Tuesday, 14 February 2012

Exposure and the sensor

Without getting into too much technical detail, I think a general understanding of our sensor and how our cameras capture light is useful.

With a little help from Michael Freeman's book on exposure, Perfect Exposure, this is an outline of the sensor and what it does.

D90 Camera sensor

The basic unit of the sensor is the photosite.

Each photosite collects the light for one pixel. Most DSLRs have a minimum of 10 millions pixels.  My camera, a Nikon D90 has 12 million.  The new D800 has 36 million.

The density of photosites on the sensor is measured as pixel pitch - the distance between the centre of one pixel to its neighbour.  The higher the pitch the better the resolution.

When light hits the sensor it is stored as an electrical charge in each photosite.  One photon excites one electron which is read as voltage.

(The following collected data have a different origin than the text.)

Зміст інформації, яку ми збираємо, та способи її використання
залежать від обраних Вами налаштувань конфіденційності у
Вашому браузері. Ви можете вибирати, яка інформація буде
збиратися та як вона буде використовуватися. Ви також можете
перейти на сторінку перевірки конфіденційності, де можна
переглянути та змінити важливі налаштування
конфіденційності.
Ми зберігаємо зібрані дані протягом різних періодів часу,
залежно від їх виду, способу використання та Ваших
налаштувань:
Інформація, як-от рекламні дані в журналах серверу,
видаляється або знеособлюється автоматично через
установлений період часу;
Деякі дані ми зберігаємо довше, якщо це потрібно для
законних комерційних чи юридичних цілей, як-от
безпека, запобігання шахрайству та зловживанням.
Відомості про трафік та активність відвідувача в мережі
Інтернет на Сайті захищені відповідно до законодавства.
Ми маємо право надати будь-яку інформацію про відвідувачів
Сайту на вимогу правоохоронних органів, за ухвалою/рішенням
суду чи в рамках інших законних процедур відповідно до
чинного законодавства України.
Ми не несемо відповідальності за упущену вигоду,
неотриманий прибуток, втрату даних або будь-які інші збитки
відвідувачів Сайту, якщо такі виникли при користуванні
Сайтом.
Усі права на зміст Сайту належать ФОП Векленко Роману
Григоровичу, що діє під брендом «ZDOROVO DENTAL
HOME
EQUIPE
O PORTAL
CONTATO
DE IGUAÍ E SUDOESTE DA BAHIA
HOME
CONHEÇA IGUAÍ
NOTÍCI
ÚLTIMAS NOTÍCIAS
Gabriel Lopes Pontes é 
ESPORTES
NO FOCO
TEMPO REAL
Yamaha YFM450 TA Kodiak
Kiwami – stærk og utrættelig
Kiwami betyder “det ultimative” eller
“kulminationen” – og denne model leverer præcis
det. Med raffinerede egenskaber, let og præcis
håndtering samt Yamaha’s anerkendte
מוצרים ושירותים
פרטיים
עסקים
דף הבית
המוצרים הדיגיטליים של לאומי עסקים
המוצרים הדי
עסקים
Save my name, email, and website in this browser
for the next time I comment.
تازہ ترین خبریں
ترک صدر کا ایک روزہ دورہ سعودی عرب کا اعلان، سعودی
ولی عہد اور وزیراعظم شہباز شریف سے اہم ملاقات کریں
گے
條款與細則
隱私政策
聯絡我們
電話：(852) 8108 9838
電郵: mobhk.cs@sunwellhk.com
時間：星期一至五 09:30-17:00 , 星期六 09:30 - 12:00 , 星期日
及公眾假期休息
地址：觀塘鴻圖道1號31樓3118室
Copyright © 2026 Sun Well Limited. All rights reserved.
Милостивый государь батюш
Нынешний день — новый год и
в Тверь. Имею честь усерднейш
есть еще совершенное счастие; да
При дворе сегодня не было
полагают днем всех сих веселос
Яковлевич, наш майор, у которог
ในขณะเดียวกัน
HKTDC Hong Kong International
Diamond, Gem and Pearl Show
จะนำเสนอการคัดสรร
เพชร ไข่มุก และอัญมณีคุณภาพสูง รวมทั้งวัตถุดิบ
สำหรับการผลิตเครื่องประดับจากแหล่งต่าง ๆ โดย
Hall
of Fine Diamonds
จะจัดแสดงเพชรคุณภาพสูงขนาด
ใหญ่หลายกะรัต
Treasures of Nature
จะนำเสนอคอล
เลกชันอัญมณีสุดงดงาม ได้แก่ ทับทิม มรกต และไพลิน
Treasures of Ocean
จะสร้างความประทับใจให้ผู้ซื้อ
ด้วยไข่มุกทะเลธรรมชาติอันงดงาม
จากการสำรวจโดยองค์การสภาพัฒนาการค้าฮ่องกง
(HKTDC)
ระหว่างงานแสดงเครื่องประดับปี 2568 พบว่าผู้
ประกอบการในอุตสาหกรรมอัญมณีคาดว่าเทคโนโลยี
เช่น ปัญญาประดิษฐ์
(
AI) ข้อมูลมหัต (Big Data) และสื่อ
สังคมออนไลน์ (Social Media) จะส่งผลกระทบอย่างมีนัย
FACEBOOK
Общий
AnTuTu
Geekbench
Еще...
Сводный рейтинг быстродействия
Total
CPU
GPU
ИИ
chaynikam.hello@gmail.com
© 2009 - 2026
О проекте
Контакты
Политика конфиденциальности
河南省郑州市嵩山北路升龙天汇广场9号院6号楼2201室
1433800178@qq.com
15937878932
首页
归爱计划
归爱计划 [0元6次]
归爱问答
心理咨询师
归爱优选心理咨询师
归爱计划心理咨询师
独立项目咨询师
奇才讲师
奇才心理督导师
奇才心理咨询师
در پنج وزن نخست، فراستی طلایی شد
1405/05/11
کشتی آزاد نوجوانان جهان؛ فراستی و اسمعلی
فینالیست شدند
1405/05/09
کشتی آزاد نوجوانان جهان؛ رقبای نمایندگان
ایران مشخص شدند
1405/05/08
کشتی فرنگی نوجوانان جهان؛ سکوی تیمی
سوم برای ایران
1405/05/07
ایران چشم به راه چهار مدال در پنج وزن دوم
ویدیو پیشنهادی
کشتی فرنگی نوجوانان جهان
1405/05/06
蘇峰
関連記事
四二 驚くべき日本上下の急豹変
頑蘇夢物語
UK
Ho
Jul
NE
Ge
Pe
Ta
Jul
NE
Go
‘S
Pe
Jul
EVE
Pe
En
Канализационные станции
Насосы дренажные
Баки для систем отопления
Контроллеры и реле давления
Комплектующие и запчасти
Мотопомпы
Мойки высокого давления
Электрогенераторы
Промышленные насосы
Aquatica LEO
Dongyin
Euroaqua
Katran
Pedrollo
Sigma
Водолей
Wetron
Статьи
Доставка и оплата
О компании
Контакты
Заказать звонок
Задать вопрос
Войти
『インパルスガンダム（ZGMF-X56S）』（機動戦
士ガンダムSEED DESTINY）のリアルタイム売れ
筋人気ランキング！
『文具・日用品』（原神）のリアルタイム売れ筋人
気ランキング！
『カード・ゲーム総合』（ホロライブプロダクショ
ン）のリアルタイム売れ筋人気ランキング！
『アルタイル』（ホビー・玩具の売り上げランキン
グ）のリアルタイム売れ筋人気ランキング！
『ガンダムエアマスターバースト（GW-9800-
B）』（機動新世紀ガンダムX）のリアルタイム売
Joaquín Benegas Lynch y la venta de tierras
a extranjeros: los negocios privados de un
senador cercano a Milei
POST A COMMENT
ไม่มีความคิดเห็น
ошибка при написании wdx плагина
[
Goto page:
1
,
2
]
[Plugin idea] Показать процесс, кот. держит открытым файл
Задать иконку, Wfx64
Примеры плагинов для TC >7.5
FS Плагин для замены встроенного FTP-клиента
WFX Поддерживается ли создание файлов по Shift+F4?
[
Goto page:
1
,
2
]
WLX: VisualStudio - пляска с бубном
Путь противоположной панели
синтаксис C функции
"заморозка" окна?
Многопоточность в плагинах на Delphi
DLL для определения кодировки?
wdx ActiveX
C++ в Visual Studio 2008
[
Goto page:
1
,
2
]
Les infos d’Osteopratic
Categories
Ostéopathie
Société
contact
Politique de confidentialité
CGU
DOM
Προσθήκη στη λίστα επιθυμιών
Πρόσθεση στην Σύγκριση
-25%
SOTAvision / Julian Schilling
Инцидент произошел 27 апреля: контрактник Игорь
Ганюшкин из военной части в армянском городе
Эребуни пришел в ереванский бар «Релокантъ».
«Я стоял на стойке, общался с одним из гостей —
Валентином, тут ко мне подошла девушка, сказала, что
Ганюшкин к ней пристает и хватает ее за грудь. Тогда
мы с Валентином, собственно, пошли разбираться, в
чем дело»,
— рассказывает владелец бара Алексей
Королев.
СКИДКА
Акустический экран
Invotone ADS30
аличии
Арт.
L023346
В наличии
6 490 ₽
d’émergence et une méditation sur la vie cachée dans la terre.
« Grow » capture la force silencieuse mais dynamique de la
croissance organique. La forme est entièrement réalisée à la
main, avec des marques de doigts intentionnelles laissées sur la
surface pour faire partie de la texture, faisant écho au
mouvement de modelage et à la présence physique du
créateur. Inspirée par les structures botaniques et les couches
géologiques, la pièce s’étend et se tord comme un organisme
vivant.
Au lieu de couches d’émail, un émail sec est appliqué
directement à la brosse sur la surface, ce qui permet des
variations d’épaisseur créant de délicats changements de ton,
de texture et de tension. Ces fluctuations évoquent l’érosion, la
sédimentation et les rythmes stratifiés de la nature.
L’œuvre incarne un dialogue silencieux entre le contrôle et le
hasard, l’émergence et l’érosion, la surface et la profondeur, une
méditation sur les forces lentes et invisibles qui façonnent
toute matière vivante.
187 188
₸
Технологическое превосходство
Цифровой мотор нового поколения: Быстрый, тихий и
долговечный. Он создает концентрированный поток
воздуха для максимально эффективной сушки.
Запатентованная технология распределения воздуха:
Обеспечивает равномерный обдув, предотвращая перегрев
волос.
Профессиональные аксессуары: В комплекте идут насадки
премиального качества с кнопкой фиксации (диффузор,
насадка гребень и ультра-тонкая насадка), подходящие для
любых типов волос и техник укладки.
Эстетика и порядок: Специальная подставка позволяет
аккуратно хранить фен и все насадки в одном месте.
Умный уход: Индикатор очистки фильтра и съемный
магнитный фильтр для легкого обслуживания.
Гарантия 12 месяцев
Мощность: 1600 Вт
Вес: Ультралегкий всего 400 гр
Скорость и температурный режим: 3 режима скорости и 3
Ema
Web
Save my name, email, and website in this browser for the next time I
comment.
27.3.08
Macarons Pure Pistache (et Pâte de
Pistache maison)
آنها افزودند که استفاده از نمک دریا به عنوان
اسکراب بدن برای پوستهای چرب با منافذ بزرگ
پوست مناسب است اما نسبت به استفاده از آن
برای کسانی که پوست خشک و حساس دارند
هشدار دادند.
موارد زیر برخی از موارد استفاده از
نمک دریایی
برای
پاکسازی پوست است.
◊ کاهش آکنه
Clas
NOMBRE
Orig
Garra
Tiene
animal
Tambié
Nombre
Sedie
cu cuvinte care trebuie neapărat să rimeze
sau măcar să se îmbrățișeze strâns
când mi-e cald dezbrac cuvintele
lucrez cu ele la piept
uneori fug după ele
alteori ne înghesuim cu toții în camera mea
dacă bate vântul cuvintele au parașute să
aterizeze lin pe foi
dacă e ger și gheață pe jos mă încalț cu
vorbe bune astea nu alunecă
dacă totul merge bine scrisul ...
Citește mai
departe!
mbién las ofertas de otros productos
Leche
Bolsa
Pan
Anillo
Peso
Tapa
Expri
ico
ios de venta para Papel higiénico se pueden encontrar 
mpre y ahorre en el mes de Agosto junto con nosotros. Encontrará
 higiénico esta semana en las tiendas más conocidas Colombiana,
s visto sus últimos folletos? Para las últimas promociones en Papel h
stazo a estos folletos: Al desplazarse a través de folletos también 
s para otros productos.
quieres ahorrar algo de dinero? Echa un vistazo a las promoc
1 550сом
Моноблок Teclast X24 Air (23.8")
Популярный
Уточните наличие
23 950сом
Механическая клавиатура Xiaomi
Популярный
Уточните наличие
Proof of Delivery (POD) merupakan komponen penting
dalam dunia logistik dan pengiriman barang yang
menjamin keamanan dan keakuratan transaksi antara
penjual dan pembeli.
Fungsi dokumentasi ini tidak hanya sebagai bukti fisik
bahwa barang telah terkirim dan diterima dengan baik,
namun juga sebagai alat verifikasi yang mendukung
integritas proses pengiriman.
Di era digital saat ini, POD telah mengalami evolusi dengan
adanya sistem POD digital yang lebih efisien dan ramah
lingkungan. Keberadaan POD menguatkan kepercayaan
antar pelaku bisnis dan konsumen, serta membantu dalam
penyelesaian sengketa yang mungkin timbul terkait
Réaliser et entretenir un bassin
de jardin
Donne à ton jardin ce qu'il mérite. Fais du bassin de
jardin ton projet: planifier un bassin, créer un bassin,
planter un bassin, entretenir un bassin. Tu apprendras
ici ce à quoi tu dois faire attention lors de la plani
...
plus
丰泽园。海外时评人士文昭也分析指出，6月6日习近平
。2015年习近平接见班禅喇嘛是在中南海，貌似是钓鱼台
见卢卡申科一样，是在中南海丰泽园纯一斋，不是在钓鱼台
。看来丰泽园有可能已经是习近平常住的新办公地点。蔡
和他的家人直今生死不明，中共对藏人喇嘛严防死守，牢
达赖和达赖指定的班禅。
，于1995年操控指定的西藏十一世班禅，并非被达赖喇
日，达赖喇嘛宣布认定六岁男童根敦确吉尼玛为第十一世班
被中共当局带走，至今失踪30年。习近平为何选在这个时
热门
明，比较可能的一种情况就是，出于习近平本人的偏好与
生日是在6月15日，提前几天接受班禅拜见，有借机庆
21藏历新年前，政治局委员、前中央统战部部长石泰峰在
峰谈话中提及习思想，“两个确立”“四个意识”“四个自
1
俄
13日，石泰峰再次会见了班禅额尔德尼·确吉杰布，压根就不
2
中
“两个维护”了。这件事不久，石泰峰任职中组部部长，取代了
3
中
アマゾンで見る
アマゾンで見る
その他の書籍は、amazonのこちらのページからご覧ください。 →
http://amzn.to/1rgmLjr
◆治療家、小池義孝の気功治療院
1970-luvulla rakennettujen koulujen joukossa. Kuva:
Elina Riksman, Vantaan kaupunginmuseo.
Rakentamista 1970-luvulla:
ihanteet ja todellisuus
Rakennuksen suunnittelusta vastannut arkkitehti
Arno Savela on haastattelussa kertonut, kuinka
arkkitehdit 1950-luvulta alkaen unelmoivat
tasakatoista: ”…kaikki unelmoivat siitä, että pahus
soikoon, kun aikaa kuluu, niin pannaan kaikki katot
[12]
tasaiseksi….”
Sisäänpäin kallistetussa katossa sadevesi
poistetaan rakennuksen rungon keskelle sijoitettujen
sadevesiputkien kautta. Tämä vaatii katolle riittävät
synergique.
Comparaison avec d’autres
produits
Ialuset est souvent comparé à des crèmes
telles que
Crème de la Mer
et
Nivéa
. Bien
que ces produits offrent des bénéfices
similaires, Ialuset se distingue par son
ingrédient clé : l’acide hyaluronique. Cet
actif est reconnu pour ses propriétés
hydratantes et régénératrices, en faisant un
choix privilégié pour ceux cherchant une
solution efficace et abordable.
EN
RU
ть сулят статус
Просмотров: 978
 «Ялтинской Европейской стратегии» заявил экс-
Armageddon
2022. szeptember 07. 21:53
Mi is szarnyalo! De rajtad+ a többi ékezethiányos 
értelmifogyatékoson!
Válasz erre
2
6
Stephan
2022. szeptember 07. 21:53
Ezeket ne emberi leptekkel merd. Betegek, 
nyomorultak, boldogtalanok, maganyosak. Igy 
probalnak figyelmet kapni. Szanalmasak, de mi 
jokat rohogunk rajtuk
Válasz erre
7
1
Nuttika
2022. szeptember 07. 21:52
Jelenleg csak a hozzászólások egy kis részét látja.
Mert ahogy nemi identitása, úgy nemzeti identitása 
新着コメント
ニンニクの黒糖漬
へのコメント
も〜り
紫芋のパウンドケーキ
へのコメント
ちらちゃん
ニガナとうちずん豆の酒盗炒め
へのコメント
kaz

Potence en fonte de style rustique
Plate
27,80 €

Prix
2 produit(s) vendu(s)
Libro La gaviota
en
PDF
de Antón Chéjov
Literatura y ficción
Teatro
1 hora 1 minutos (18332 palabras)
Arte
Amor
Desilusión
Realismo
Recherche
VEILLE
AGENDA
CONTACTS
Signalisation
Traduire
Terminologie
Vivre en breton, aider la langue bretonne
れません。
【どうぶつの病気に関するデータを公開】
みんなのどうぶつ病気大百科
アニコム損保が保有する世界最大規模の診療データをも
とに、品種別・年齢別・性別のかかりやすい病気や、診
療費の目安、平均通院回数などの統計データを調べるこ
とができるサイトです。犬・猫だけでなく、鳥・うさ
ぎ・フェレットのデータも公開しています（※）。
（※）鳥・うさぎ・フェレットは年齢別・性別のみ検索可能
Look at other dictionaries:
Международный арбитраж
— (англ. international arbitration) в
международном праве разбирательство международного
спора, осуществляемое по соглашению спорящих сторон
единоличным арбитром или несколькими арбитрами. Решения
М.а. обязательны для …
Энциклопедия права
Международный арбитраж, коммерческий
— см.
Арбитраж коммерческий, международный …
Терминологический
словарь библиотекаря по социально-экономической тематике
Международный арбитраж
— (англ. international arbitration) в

The analogue to digital (ADC) converter converts the voltage into digital data.  This is monochrome information.  To get colour, a mosaic filter is fitted to the front of the sensor with the RGB pattern.

Mosaic filter


Demosaicing - is when the camera's processor has to interpolate the lost colour from the ACD procedure.

The digital values for each pixel across the area of the sensor can then be displayed as an image.

An average PC screen can display 256 distinct tones from black to white.  This gives us our brightness scale with 0 being black and 255 being pure white.

The camera also processes the image as we have seen in the first part of this course correcting errors and producing a pleasant image.